(J.-L.Ayme, France) Points $ P$, $ Q$ lie on the circumcircle $ \omega$ of triangle $ ABC$. The perpendicular bisector $ l$ to $ PQ$ intersects $ BC$, $ CA$, $ AB$ in points $ A'$, $ B'$, $ C'$. Let $ A"$, $ B"$, $ C"$ be the second common points of $ l$ with the circles $ A'PQ$, $ B'PQ$, $ C'PQ$. Prove that $ AA"$, $ BB"$, $ CC"$ concur.
Problem
Source: Sharygin contest. The final raund. 2008. Grade 9. Second day. Problem 8
Tags: geometry, circumcircle
darij grinberg
11.09.2008 19:21
Why is it necessary for $ P$ and $ Q$ to lie on $ \omega$ ? dg
jayme
12.09.2008 07:10
Dear Darij and Mathlinkers, I found this situation by solving another problem. Perhaps you could see any developpment with your remark. Sincerely Jean-Louis
vulalach
15.09.2010 07:01
I've found a solution for this problem by using Inversion. But i think there is another solution.
jayme
15.09.2010 08:38
Dear Mathlinkers, this problem is in relation with the Seimiya's line. Sincerely Jean-Louis
hatchguy
15.09.2010 12:58
jayme wrote: Dear Mathlinkers, this problem is in relation with the Seimiya's line. Sincerely Jean-Louis Can you give the solution Jayme? The problem is very interesting by itself and the point where the lines concurr makes it even more.
jayme
15.09.2010 18:55
Dear Mathlinkers, for a synthetic proof of my result you can see http://perso.orange.fr/jl.ayme vol. 3 La droite de Seimiya p. 5. Sincerely Jean-Louis
armpist
16.09.2010 02:40
Dear MLs In the proposed form this problem is a very particular case of Blaikie theorem ......................................... Why is it necessary for P and Q to lie on \omega ? dg ...................... Again, Darij the Great is precise in his , so appealing to me , vagueness.
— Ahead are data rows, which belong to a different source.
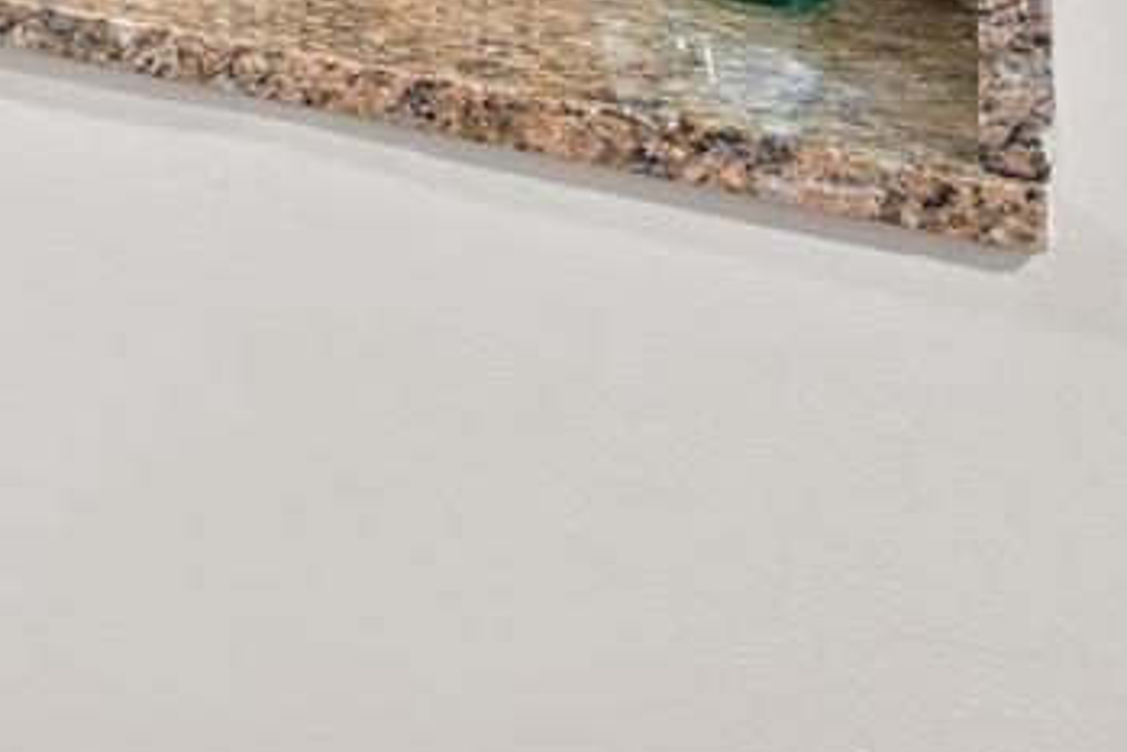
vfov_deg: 17.2
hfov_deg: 24.4
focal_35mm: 66
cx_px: -520
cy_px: -571
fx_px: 2067
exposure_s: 1/1.25
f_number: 5
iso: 800
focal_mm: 16
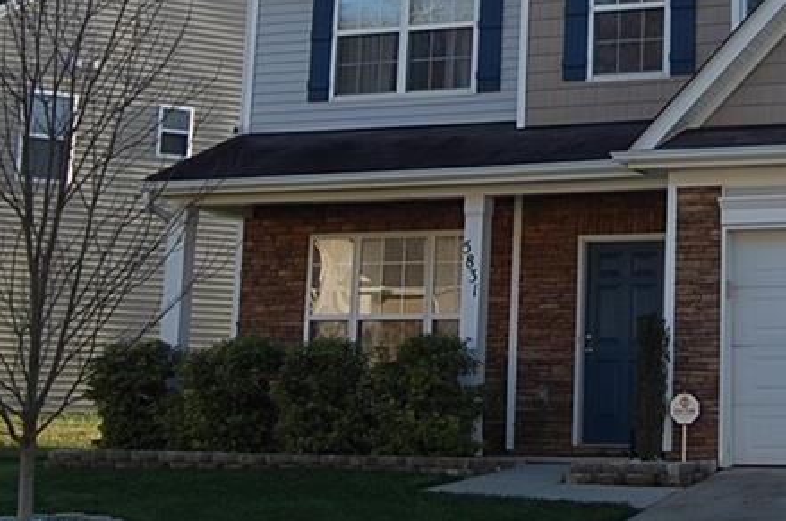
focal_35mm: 91
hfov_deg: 22.0
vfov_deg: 14.6
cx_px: 686
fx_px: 1983
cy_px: -57
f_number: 7.1
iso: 200
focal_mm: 26
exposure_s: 1/200
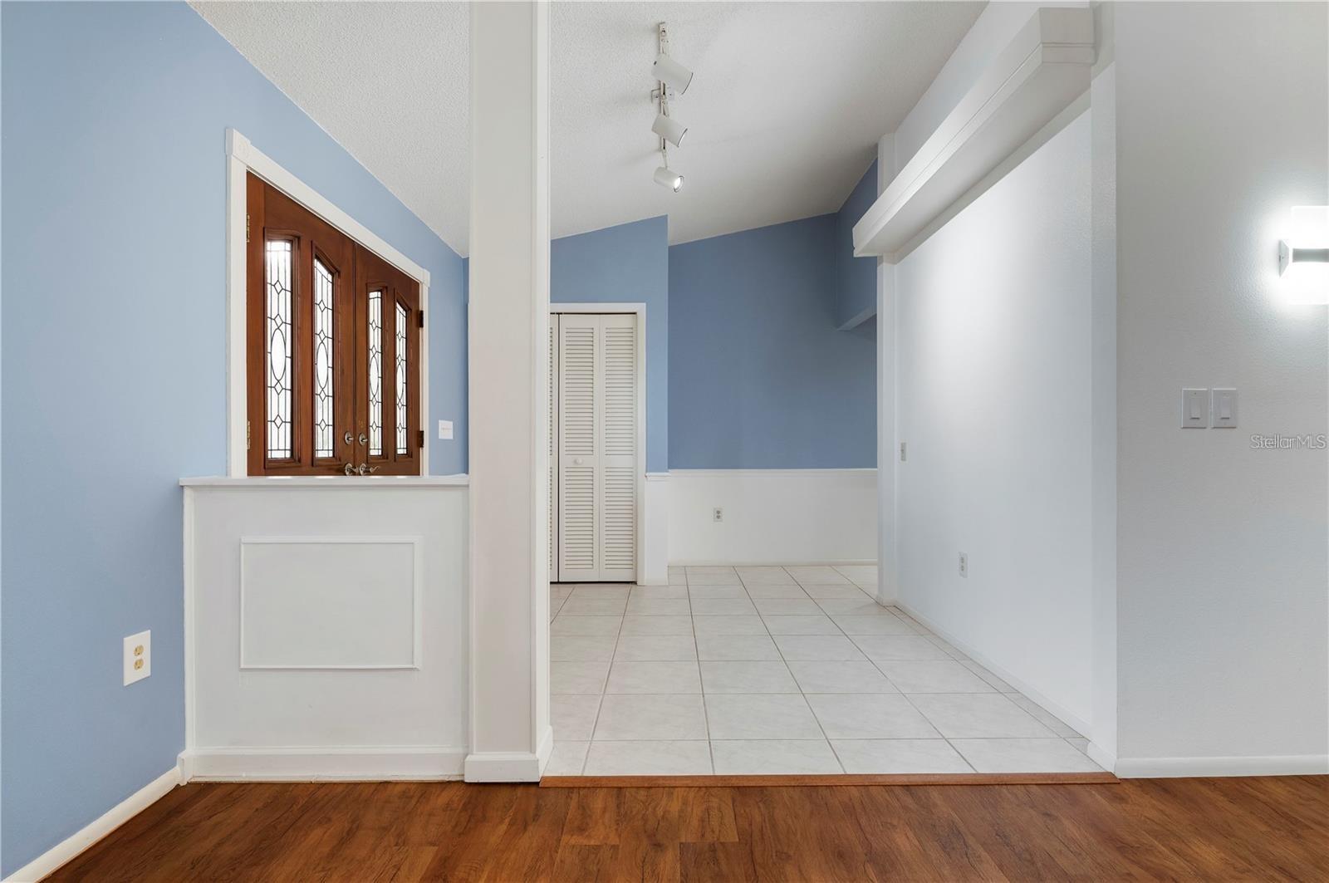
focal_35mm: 17
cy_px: 442
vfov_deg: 70.3
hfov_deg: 93.3
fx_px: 627
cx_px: 664
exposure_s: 1/10
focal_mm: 17
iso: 500
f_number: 8
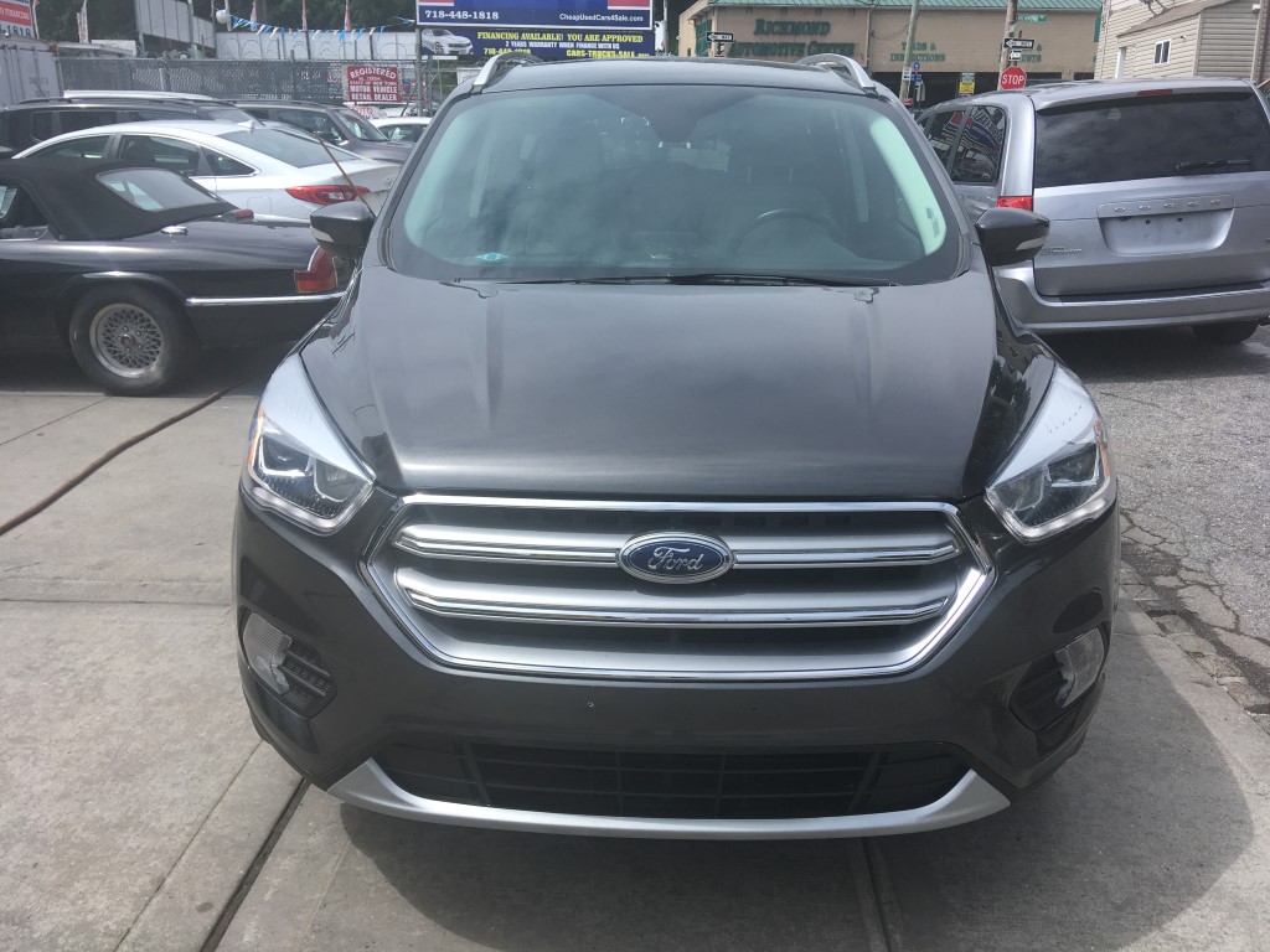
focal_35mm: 29
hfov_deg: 61.7
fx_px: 1064
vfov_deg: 48.2
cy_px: 476
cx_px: 635
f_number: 2.2
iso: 25
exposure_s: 1/1603
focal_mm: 4.15
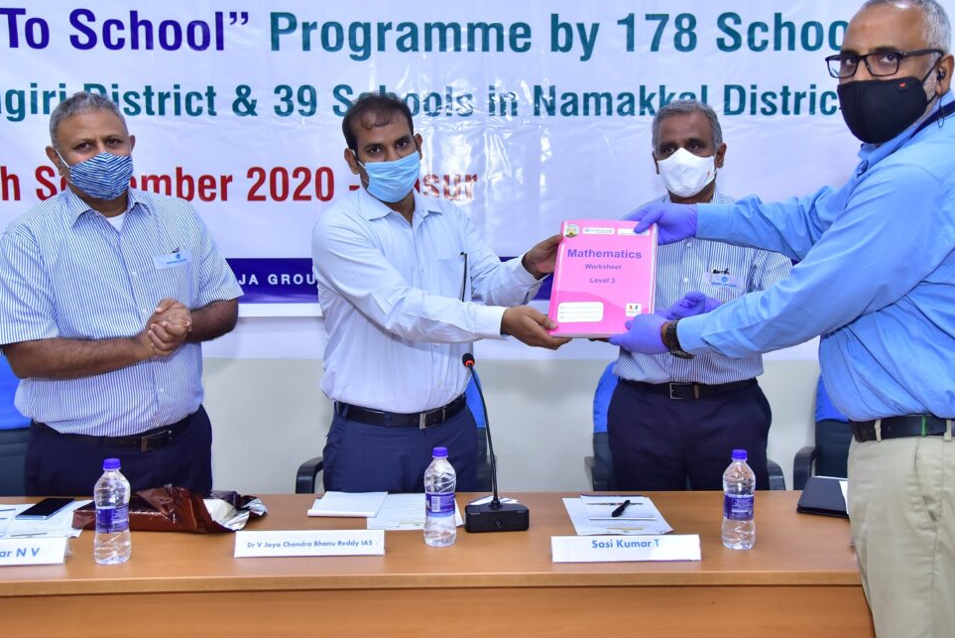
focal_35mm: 45
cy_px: 276
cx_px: 506
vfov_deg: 29.9
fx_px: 1194
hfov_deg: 43.6
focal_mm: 38
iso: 800
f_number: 4
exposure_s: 1/160
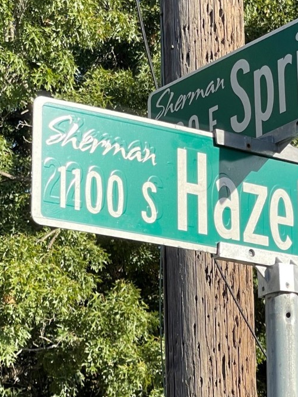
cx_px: 186
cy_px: 153
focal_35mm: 147
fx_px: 1687
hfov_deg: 10.1
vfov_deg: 13.4
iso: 20
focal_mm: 7.5
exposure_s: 1/369
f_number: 2.2
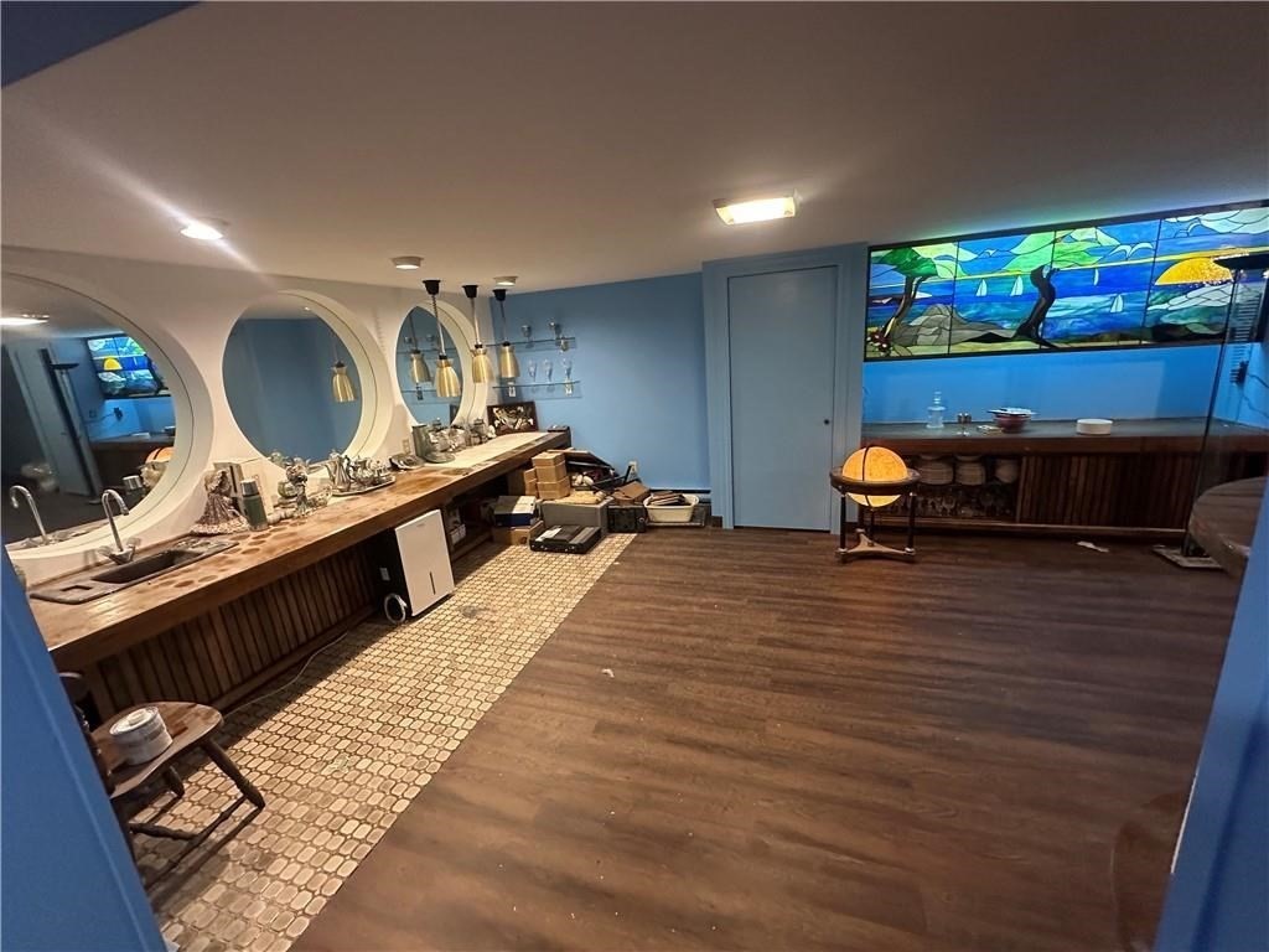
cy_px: 476
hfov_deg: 102.1
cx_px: 634
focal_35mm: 14
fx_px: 513
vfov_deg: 85.7
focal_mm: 2.22
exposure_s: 1/60
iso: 640
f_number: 2.2
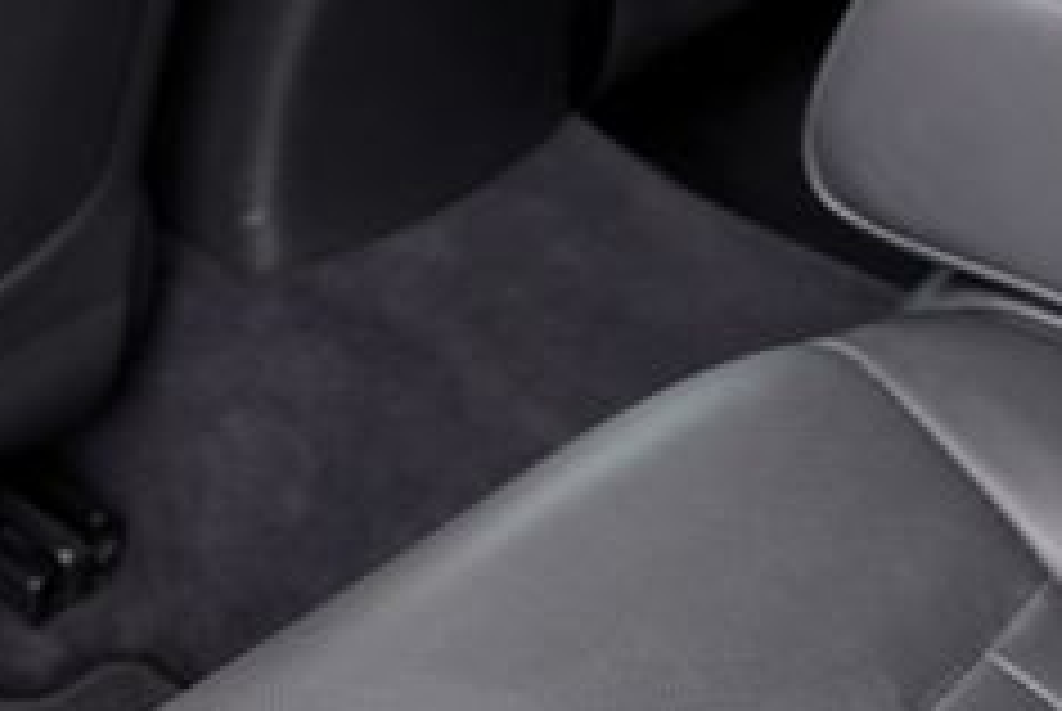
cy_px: -371
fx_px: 3072
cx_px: 616
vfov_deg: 12.5
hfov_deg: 19.6
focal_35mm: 104
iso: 100
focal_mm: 24
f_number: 2.8
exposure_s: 1/30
M.T.
hatchguy
16.09.2010 05:30
jayme wrote: Dear Mathlinkers, for a synthetic proof of my result you can see http://perso.orange.fr/jl.ayme vol. 3 La droite de Seimiya p. 5. Sincerely Jean-Louis I will wait until someone else posts a solution since I don;t understand french.
jayme
16.09.2010 13:50
Dear Armpist (M.) and Mathlinkers, I am always ready for new and nove approach of a problem. Dear Armpist, how do you imagine the proof by using the Blaikie theorem and perhaps can you recall this result? Thanks in advance. Sincerely Jean-Louis
armpist
16.09.2010 16:23
Dear J-L This is the link to the problem proposed by DG (Darij the Great) some time ago: http://www.artofproblemsolving.com/Forum/viewtopic.php?f=49&t=38178 M.T.
jayme
16.09.2010 16:42
Dear Armpist (M.) and Mathlinkers, thank you for the links I have lost. But how do you use this resultat for the problem in question? Sincerely Jean-Louis
jred
11.12.2017 17:02
We may crack this problem by Desargues's involution theorem, although it was quite possible that the projective solution would not be recognized in the contest.